Phillips points out that all of the changes in economic recordkeeping
over the past fifty years were not the result of some grand conspiracy.
They certainly did not stem from a master plan hatched in the 1960s or
1970s, of course. This does not mean, however, that there is no logic to
these developments, no broader economic and political source.
The corruption of economic data corresponds to deepening contradictions
of US and world capitalism. These contradictions impelled the
bourgeoisie to abandon a general policy of social reform that had lasted
for more than three decades, and to embark on what has been termed a
"one-sided class war", in which the services of the pro-capitalist trade
unions were utilized to carry out an unprecedented transfer of wealth
from the working population to a tiny ruling elite.
There was a step-by-step logic to all of the measures that were taken to
misrepresent basic economic statistics. Big business could not have
carried out the policies it required without falsifying economic
reality. Even though daily life became increasingly difficult for huge
sections of the working class, it was necessary to divide and disorient,
to intimidate millions with the claim that "there is no alternative",
and that what Reagan referred to as the magic of the marketplace was
creating a veritable golden age from which everyone would benefit.

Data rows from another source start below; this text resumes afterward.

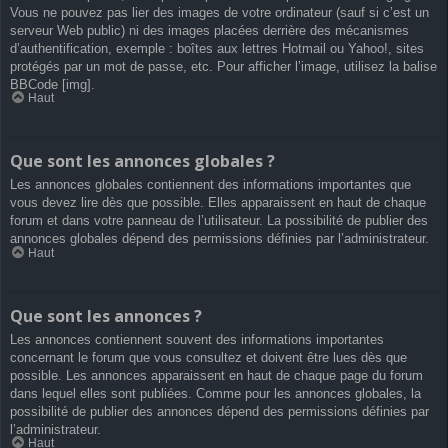
Vous ne pouvez pas lier des images de votre ordinateur (sauf si c’est un
serveur Web public) ni des images placées derrière des mécanismes
d’authentification, exemple : boîtes aux lettres Hotmail ou Yahoo!, sites
protégés par un mot de passe, etc. Pour afficher l’image, utilisez la balise
BBCode [img].
Haut
Que sont les annonces globales ?
Les annonces globales contiennent des informations importantes que
vous devez lire dès que possible. Elles apparaissent en haut de chaque
forum et dans votre panneau de l’utilisateur. La possibilité de publier des
annonces globales dépend des permissions définies par l’administrateur.
Haut
Que sont les annonces ?
Les annonces contiennent souvent des informations importantes
concernant le forum que vous consultez et doivent être lues dès que
possible. Les annonces apparaissent en haut de chaque page du forum
dans lequel elles sont publiées. Comme pour les annonces globales, la
possibilité de publier des annonces dépend des permissions définies par
l’administrateur.
Haut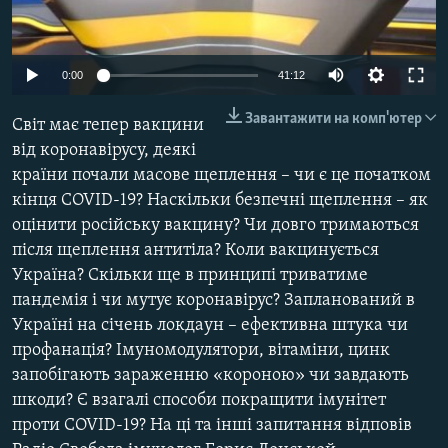
ВІДЕОУРОКИ «ELIFBE»
Русский
СВІДЧЕННЯ ОКУПАЦІЇ
Qırımtatar
Auto
0:00
41:12
УКРАЇНСЬКА ПРОБЛЕМА КРИМУ
240p
Завантажити на комп'ютер
Світ має тепер вакцини
ДОЛУЧАЙСЯ!
ІНФОГРАФІКА
360p
від коронавірусу, деякі
країни почали масове щеплення – чи є це початком
480p
Auto
240p
360p
480p
кінця COVID-19? Наскільки безпечні щеплення – як
720p
Усі сайти RFE/RL
оцінити російську вакцину? Чи довго тримаються
720p
1080p
1080p
після щеплення антитіла? Коли вакцинується
Україна? Скільки ще в принципі триватиме
пандемія і чи мутує коронавірус? Запланований в
Україні на січень локдаун – ефективна штука чи
профанація? Імуномодулятори, вітаміни, цинк
запобігають зараженню «короною» чи завдають
шкоди? Є взагалі способи покращити імунітет
проти COVID-19? На ці та інші запитання відповів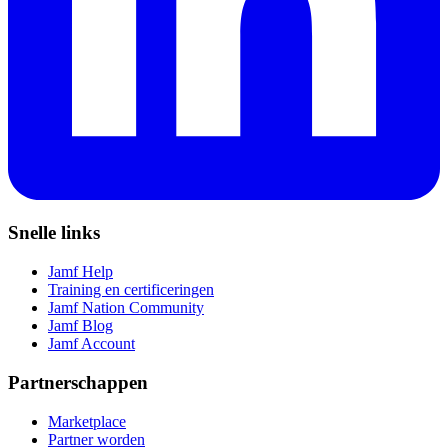
Snelle links
Jamf Help
Training en certificeringen
Jamf Nation Community
Jamf Blog
Jamf Account
Partnerschappen
Marketplace
Partner worden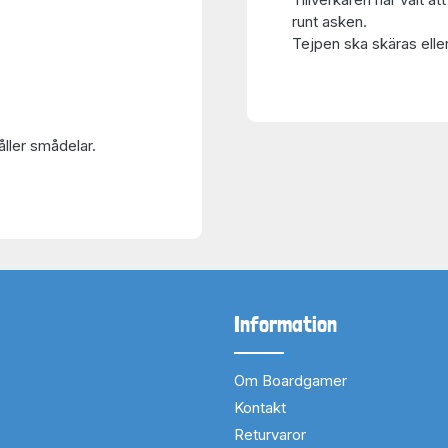
runt asken.
Tejpen ska skäras eller
åller smådelar.
Information
Om Boardgamer
Kontakt
Returvaror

Some of the consequences of the falsification of data can be translated
into dollars and cents. If the CPI had not been systematically
understated, Phillips explains, Social Security checks would be seventy
percent greater than they currently are.
Beyond the direct impact on Social Security and other government
expenditures, an artificially low unemployment rate and poverty rate
(officially reported as twelve percent, but in fact at least twice that
figure) helped the financial and political establishment to reduce
living standards and social conditions. How many countless think tank
reports and magazine articles, trumpeted by Democratic and Republican
politicians and academic figures alike, took as the gospel truth that
the "Anglo-American" model of capitalism, compared to its more regulated
rivals in France and Germany, meant lower unemployment? This and similar
claims were based largely on lies.
American capitalism once prided itself on the accuracy of its economic
statistics. An alphabet soup of regulatory agencies carried out this
work. During the decades of the Cold War, the spokesmen for big business
always pointed to the mockery of economic data produced by the Stalinist
regimes as one more proof of the superiority of the profit system.
Today, however, the growing crisis is producing a historic reversal.
Where American capitalism once required accurate data, today it requires
lies.
Phillips's revelations share something with those of former White House
press secretary Scott McClellan. They are not exactly news, but they
represent a kind of barometer of the growing crisis that is forcing its
way into the open within official and semi-official circles.